“Super-affirmative procedures for immigration rules

Part of Immigration and Social Security Co-ordination (EU Withdrawal) Bill – in a Public Bill Committee at 10:15 am on 5th March 2019.

Alert me about debates like this

Photo of Caroline Nokes Caroline Nokes The Minister for Immigration 10:15 am, 5th March 2019

The hon. Gentleman may not have noticed that I said right at the beginning that I would give some background before delving into further detail. He need not worry; there is plenty to come.

I am committed to delivering a future immigration system that is fit for purpose and I acknowledge that in order to do that, we must put people first and make it easier for them to navigate our complex system. That is why the Law Commission has begun a consultation on simplifying the immigration rules; I look forward to receiving its recommendations later this year and seeing what more we can do in this area.

I will now address each new clause in turn, starting with new clause 9, which was tabled by the hon. Member for Manchester, Gorton. The new clause is designed to ensure that before any changes are made to immigration rules that affect persons whose free movement rights are ended by part 1 of the Bill, there is a so-called super-affirmative procedure. I fully acknowledge the importance of parliamentary scrutiny, which he seeks to highlight through his new clause, but I cannot accept that the super-affirmative procedure is appropriate here.

Typically, that procedure is used only for deregulatory orders that amend or appeal primary legislation, such as legislative reform orders, public bodies orders, or remedial orders under the Human Rights Act. In those circumstances, it is right that the highest level of scrutiny should be applied, but it is not proportionate to apply the same standard in respect of changes to immigration rules, which obviously are not, and cannot amend, primary legislation. That is because of the effect that the super-affirmative procedure has both on the Government’s ability to make changes to the rules, and on parliamentary time.

Under the current, well-established procedure, the Government can update immigration rules in a responsive way, allowing us to ensure that we have an immigration system that meets the UK’s needs, commands the confidence of the public and reflects the wider economic, social and political context in the UK at any time.

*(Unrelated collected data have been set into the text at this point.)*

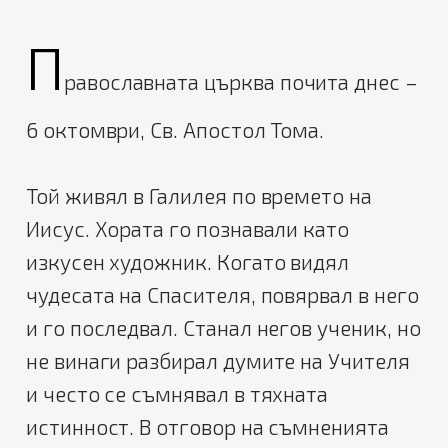
П
равославната църква почита днес –
6 октомври, Св. Апостол Тома.
Той живял в Галилея по времето на
Иисус. Хората го познавали като
изкусен художник. Когато видял
чудесата на Спасителя, повярвал в него
и го последвал. Станал негов ученик, но
не винаги разбирал думите на Учителя
и често се съмнявал в тяхната
истинност. В отговор на съмненията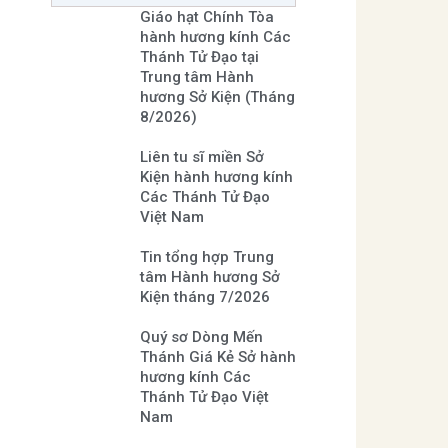
Giáo hạt Chính Tòa
hành hương kính Các
Thánh Tử Đạo tại
Trung tâm Hành
hương Sở Kiện (Tháng
8/2026)
Liên tu sĩ miền Sở
Kiện hành hương kính
Các Thánh Tử Đạo
Việt Nam
Tin tổng hợp Trung
tâm Hành hương Sở
Kiện tháng 7/2026
Quý sơ Dòng Mến
Thánh Giá Kẻ Sở hành
hương kính Các
Thánh Tử Đạo Việt
Nam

Requiring a minimum 60-day standstill period—it would be a minimum, because if, for example, changes were laid in late June, the period would not expire until late October—would severely hamper our ability to make timely and effective changes to the rules.

The impact on parliamentary time would be twofold. Not only would the new clause increase the amount of parliamentary time engaged—there are often multiple changes to immigration rules each year, many of which would be likely to be caught up by this new clause—but there is a broader principle. As I have previously explained, the super-affirmative procedure is typically used only for legislative reform orders and similar instruments. If we were to extend the procedure to immigration rules, it is hard to see a rational basis for stopping the principle applying in many other areas of secondary legislation. Parliament would simply be overwhelmed if that procedure became the new norm. For these reasons, I ask the hon. Gentleman to withdraw his new clause.

I turn to new clause 40. The hon. Member for Cumbernauld, Kilsyth and Kirkintilloch East also raises concerns about scrutiny, and there are two elements to his proposal. The first imposes obligations on the Secretary of State to produce impact assessments relating to modern slavery and children. The second requires the Secretary of State to lay before Parliament drafts of any amendments to the immigration rules that have an impact on persons whose free movement rights are ended by this Bill, and sets out requirements for those drafts to be debated.

Regarding the first element, I reassure the hon. Gentleman that the Government take all impacts of legislative proposals seriously, including those related to vulnerable people, particularly children. As the Committee will be aware following our discussions on amendment 25, the UK takes its responsibilities to safeguard the welfare of all children in the UK very seriously. There are significant safeguards already in place that will apply to any future rule changes.

Further, as set out in the memorandum to the Joint Committee on Human Rights that accompanies this Bill, the Government are committed to ensuring that the convention rights of those affected by any future rule changes are respected. That is an important and integral part of the policy-making process. As we have publicly stated in our existing impact assessment for this Bill,

“future immigration arrangements that will apply to EEA nationals and their family members will be set out in Immigration Rules”,

and will be supported by relevant impact assessments, as is usual practice in the policy-making process.

On the second element, I refer to the points that I made in relation to new clause 9. The hon. Gentleman’s proposals would have a similar effect on the Government’s ability to update the rules in a responsive manner and would have similar potential to set a precedent that would eat up parliamentary time.